Addiction is a dysfunction of the motivational system that results in a series of complex behavioural symptoms, critically compulsive drug taking and tendency to relapse (return to drug taking despite prolonged abstinence). Stress has long been related to increased vulnerability to addiction. The last few years of research have extended our understanding of the underlying mechanisms for this association, including evidence of molecular and cellular changes associated with chronic stress and addiction.

Physiological responses to stress are mainly manifested through the hypothalamic-pituitary-adrenocortical (HPA) axis and we are interested in the role that HPA axis has in different aspects of addiction. Products of the HPA axis activation are involved in the modulation of the mesolimbic system, a pathway highly implicated in drug addiction. Interactions between these two pathways occur at different levels, for example, glucocorticoid enhances dopamine release in the mesolimbic pathway, and the suppression of the same hormone by adrenalectomy results in a reduced dopamine release.

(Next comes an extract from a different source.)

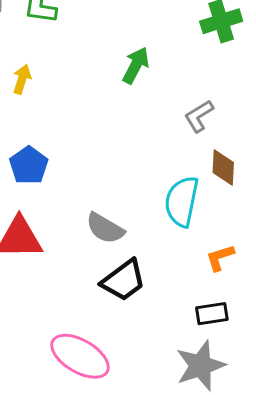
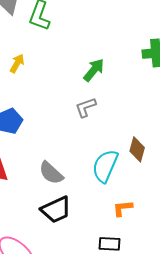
gray L-shape: (199, 116) -> (86, 107), moved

Developmental exposure to stress has also been implicated in drug self-administration and relapse. Prolonged and repeated maternal separation (MS) in neonatal rats significantly alters central CRH pathways development, and produced decreased dopamine transporter expression with increased dopamine and behavioural responses to stress (Meaney., 2002). The effects of developmental exposure in the HPA axis is an area in science that is still growing. If it causes changes to an extent it results in a maladapted stress responding pathway, it could yield an increased vulnerability to drug dependence and susceptibility to relapse upon stressful conditions. My project focuses in the developmental aspect of drug exposure and its subsequent effects in the stress management system, such as, the HPA axis.

Alistair Brock

My research involves identifying fundamental mechanisms underlying addictive behaviour that cross the barriers between species. Using a Zebrafish model of nicotine addiction we hope to screen candidate genes for their effect on the dopamine pathway and other reward mechanisms implicated in drug dependence. Also by breeding and analyzing mutagenised lines of Zebrafish obtained from the Sanger Institute we will look to identify new genetic markers for addiction and display the levels of heritability involved. The potential also exists to identify individuals who might respond to specific therapies for dependence. The ultimate aim of these studies is to develop safer, more effective treatments for addictive disorders.

The work will also involve the organisation of a clinical trial with the aim of investigating how smokers with varying genetic makeup respond to different types of nicotine replacement therapy. It is hoped data collected from these human studies will allow the delivery of treatments more tailored to an individual’s needs, therefore increasing the likelihood of the individual kicking the habit. Any loci identified in the fish study will be able to inform studies of this type.